Dans les centres urbains comme la capitale, Dakar, la présence de ces « Baye Faux » est devenue omniprésente.
« Ce sont des gens qui s'habillent comme nous et qui mendient dans les rues, mais qui ne contribuent pas à la communauté. C'est un problème grave qui nuit à notre réputation », déclare M. Sène.
L'accent mis par les Baye Fall sur le travail acharné et la communauté a trouvé un écho au-delà des frontières du Sénégal.
Keaton Sawyer Scanlon, une Américaine qui a rejoint une communauté après une visite en 2019, fait partie de leurs adeptes. Elle a depuis reçu le nom sénégalais de Fatima Batouly Bah et décrit sa première rencontre avec un marabout comme un moment qui a changé sa vie.
« J'ai eu l'impression que son corps émettait de la lumière », raconte-t-elle à la BBC. « Mon cœur a reconnu une vérité. Ce fut pour moi un profond éveil spirituel ».
Mme Bah vit désormais parmi les Baye Fall, participe à leurs projets et incarne leur éthique de service. Elle fait partie d'un nombre restreint mais croissant d'adeptes internationaux qui ont adopté la voie unique du groupe.
Les Baye Fall jouent un rôle essentiel dans la société sénégalaise et leur participation à un large éventail d'activités agricoles est importante pour l'économie.
Chaque année, ils prêtent allégeance au Khalife des mourides, en faisant don d'argent, de bétail et de récoltes à la confrérie pour montrer leur loyauté.
Ils jouent également un rôle essentiel dans l'entretien de la Grande Mosquée de Touba, ville sainte du Sénégal, épicentre du mouridisme, et sont chargés de son entretien.

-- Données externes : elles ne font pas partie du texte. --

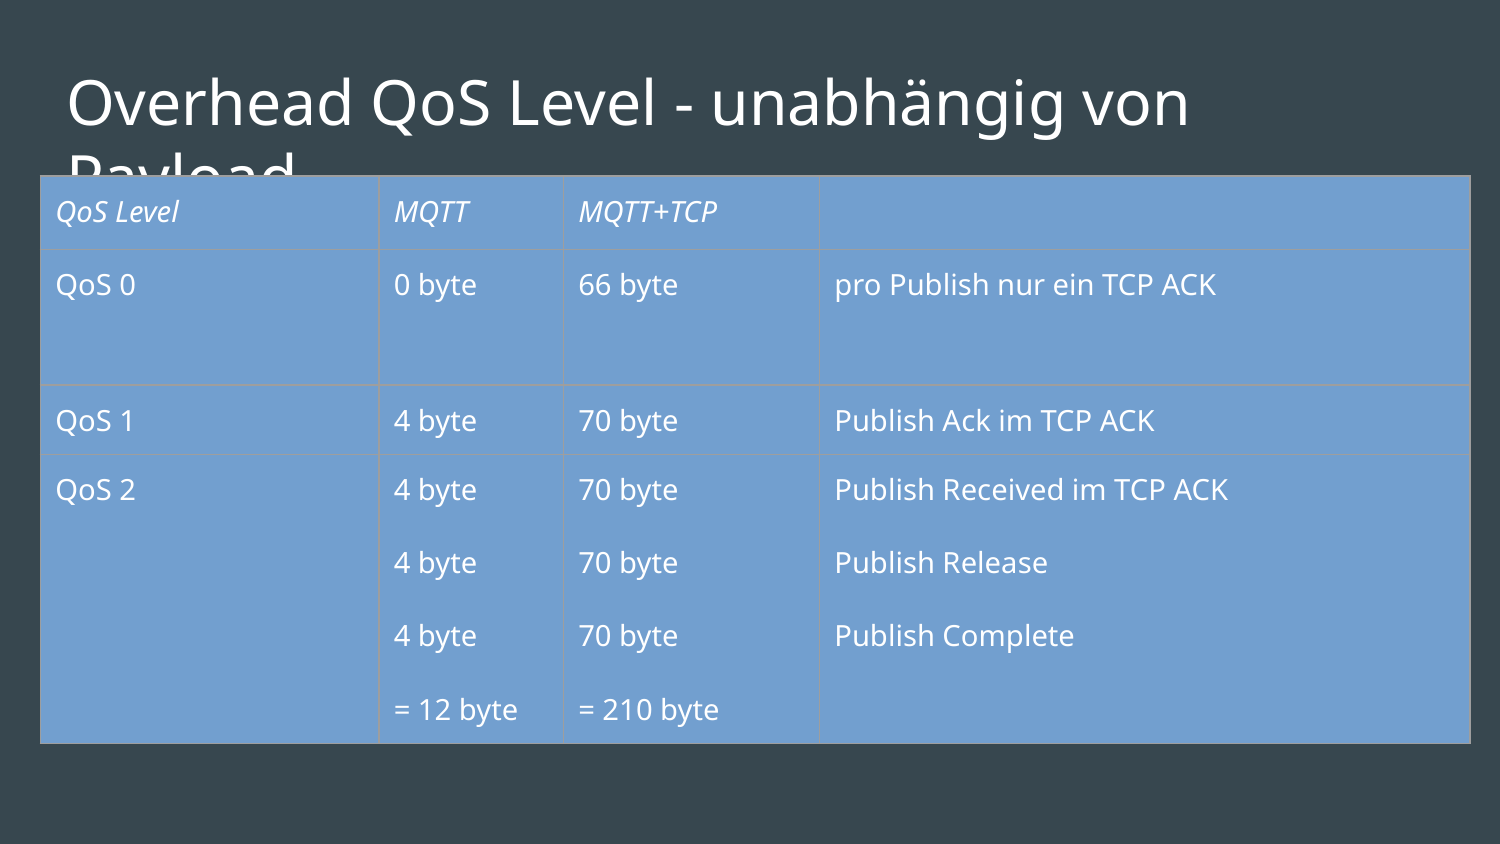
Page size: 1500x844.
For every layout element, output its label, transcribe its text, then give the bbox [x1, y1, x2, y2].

À Touba, ils servent de gardes de sécurité officieux à la Grande Mosquée lors de grands événements, comme le pèlerinage annuel du Magal, où des centaines de milliers de personnes viennent dans la ville.

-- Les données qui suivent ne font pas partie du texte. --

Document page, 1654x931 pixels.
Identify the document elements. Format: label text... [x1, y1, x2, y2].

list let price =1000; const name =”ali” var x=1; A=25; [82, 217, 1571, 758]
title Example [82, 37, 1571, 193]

Par exemple, ils s'assurent que les gens sont habillés modestement, qu'aucune drogue n'est vendue dans la région et que le calife n'est pas manqué de respect.

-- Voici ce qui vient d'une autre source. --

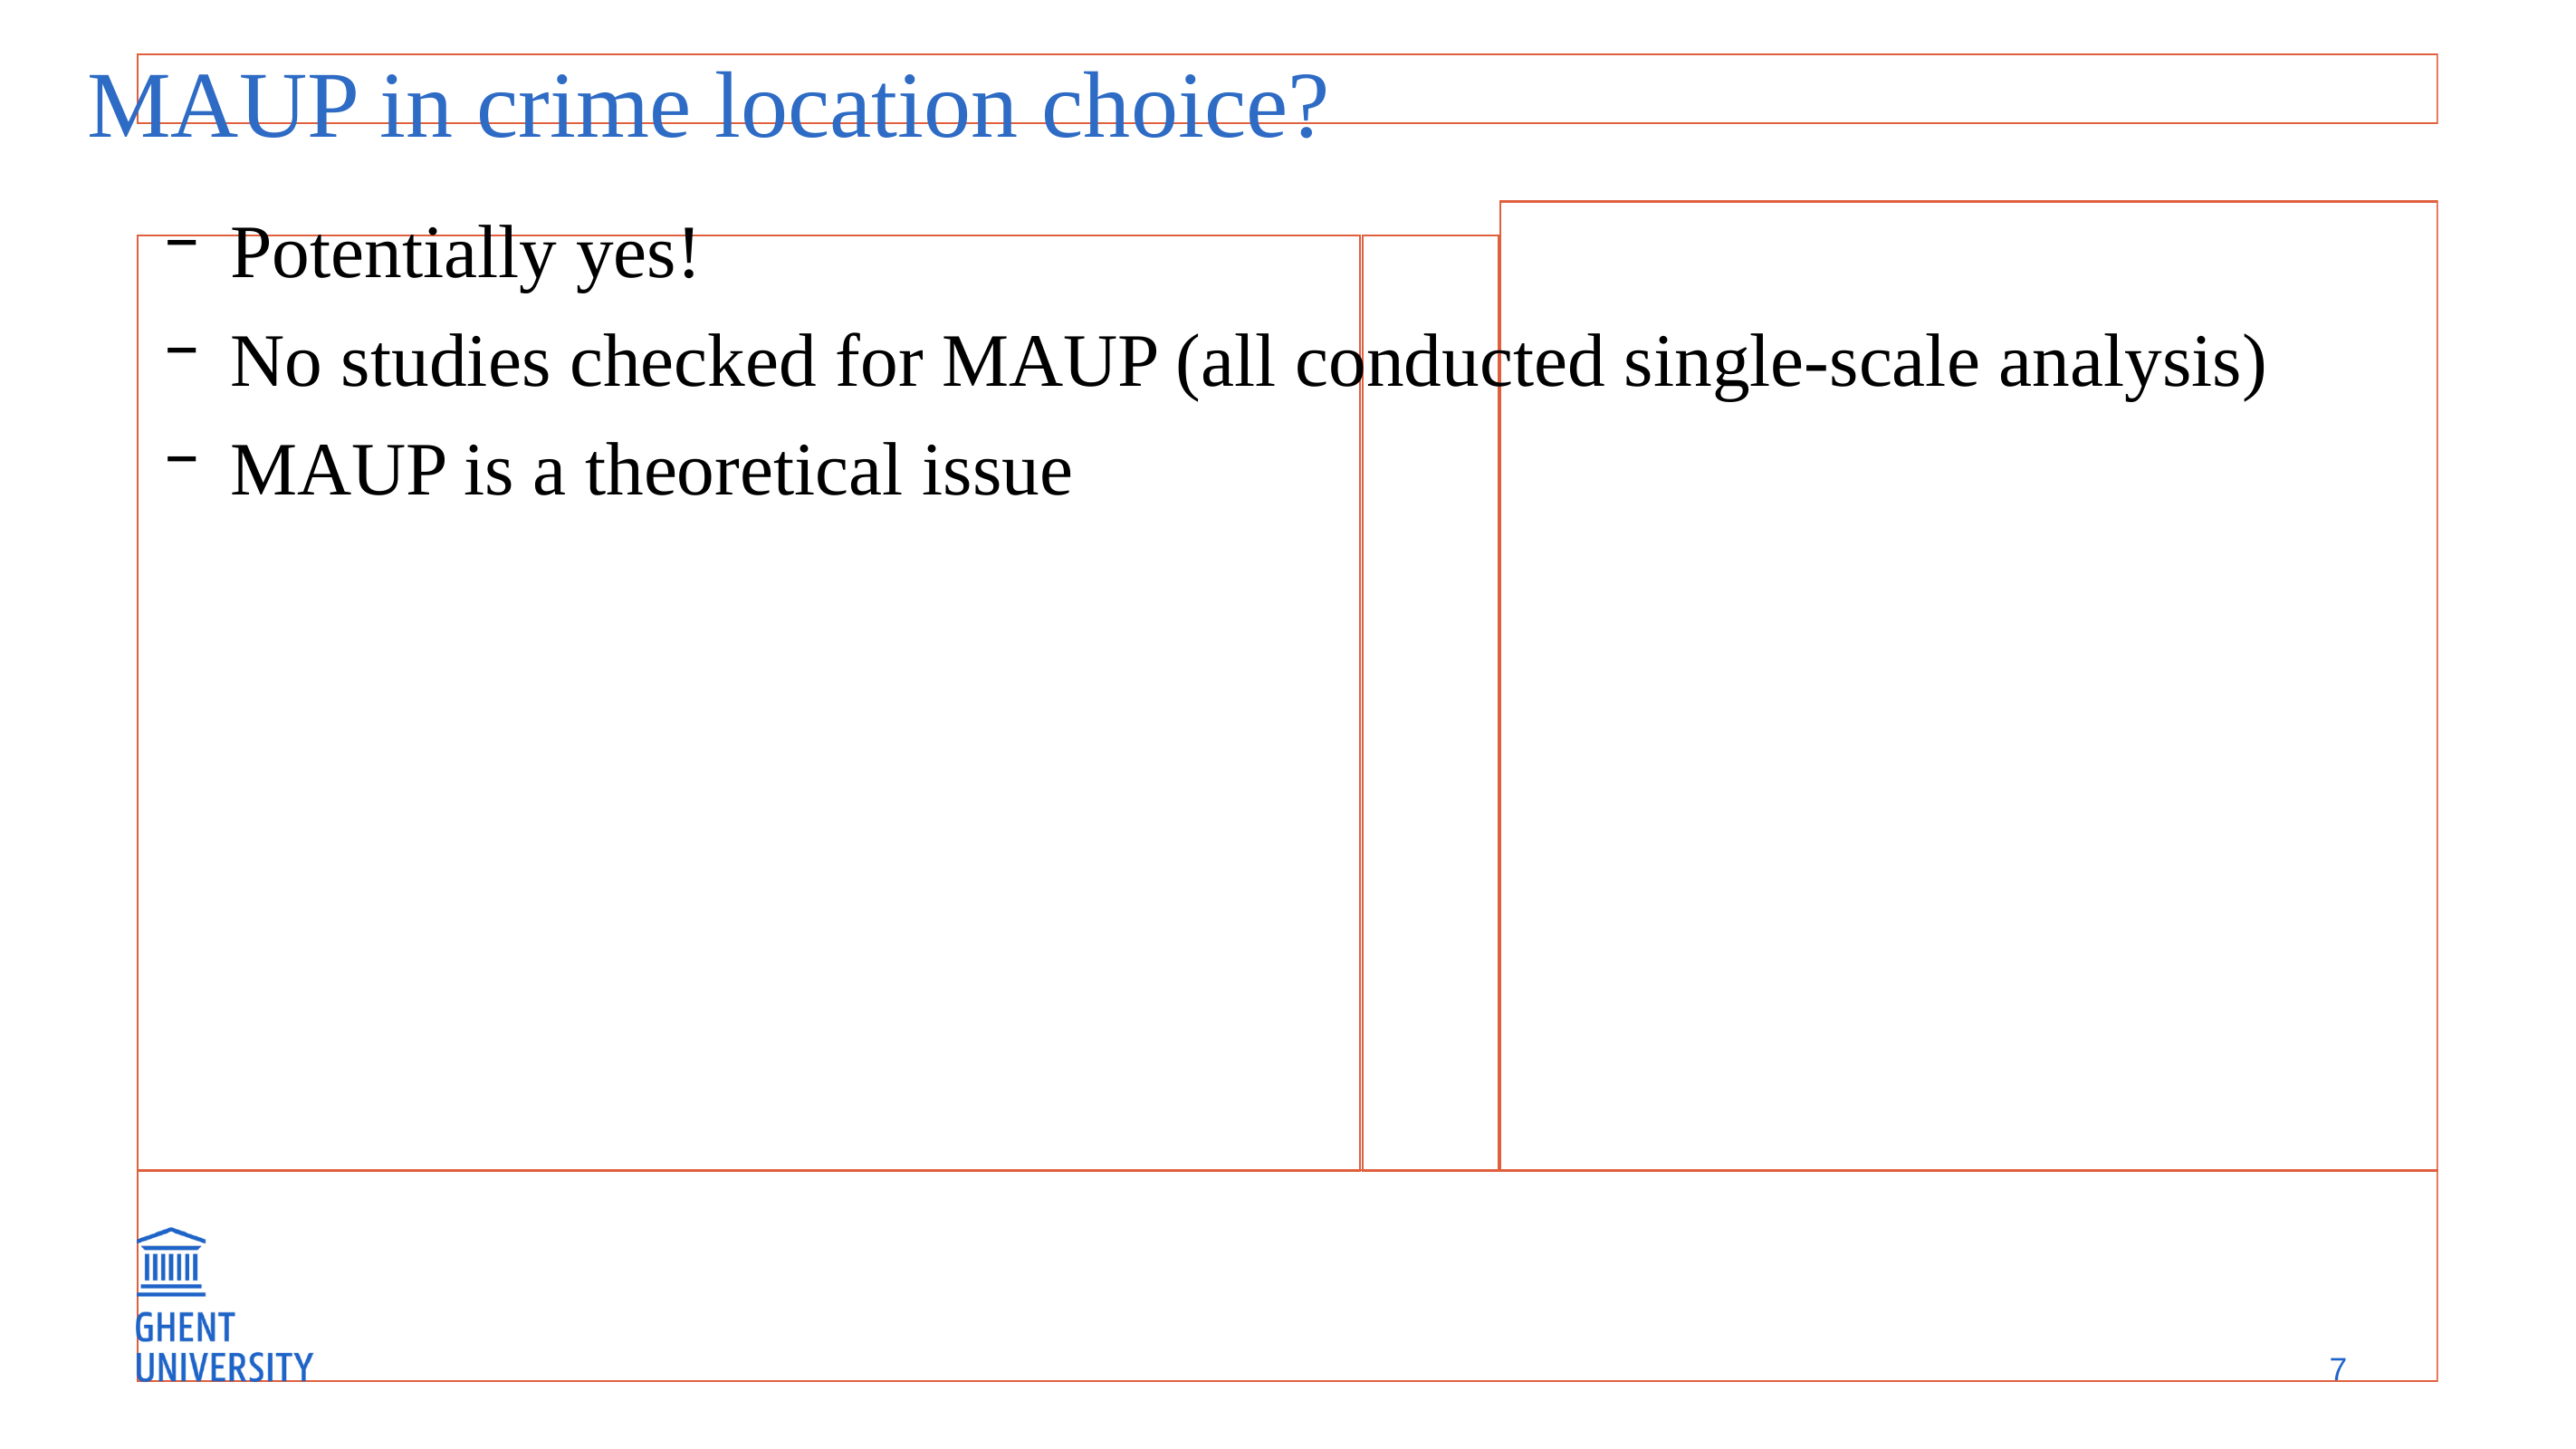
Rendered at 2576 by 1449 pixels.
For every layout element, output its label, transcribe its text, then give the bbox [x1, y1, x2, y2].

list Potentially yes! No studies checked for MAUP (all conducted single-scale analysis) MAUP is a theoretical issue [124, 177, 2456, 1173]
text_box 5 [2315, 1329, 2453, 1407]
text_box MAUP in crime location choice? [73, 35, 2292, 164]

« Les Baye Fall ont toujours assuré la sécurité du calife et de la ville », explique M. Sène. « Personne n'ose agir de manière inappropriée quand un Baye Fall est dans les parages. »
Malgré la désapprobation de certains, l'impact de Baye Fall sur le paysage culturel et religieux du Sénégal s'accroît - même si le pays doit faire face à des défis pour équilibrer tradition et modernité.
Des ressources limitées entravent les projets ambitieux de la communauté dirigée par Maam Samba.
Mais leur vision reste claire : un développement durable, ancré dans la foi et le service, qui pourrait également aider une partie des nombreux jeunes chômeurs au Sénégal qui désespèrent de trouver un moyen de subsistance.
Parmi les milliers de migrants qui entreprennent de dangereuses traversées maritimes vers l'Europe, nombreux sont ceux qui viennent du Sénégal.
« Nous voulons faire plus », déclare M. Samba. « Nous voulons créer plus d'emplois, car les jeunes en ont besoin ici au Sénégal.
« Nous avons besoin de la collaboration des gouvernements et des organisations internationales. C'est notre espoir pour l'avenir. »
Pour eux, le travail acharné est la réponse aux besoins économiques et spirituels du pays.
Le mouvement des Baye Fall est une branche distincte de la confrérie des Mourides au Sénégal.
Les adeptes des Baye Fall sont connus pour l'importance qu'ils accordent au travail, à l'humilité et au service des autres, qui s'exprime souvent par le travail physique et l'expression artistique. Ils sont reconnaissables à leurs vêtements colorés en patchwork et à leurs dreadlocks caractéristiques.
La confrérie mouride, fondée par le Cheikh Amadou Bamba à la fin du XIXe siècle, est l'un des ordres soufis les plus importants et les plus influents du Sénégal.
Ses enseignements mettent l'accent sur le travail acharné, le dévouement à Dieu, l'aide à la communauté et la contribution à la société.
Le mouvement Baye Fall et la confrérie Mouride jouent tous deux un rôle important dans le tissu spirituel et social de la société sénégalaise.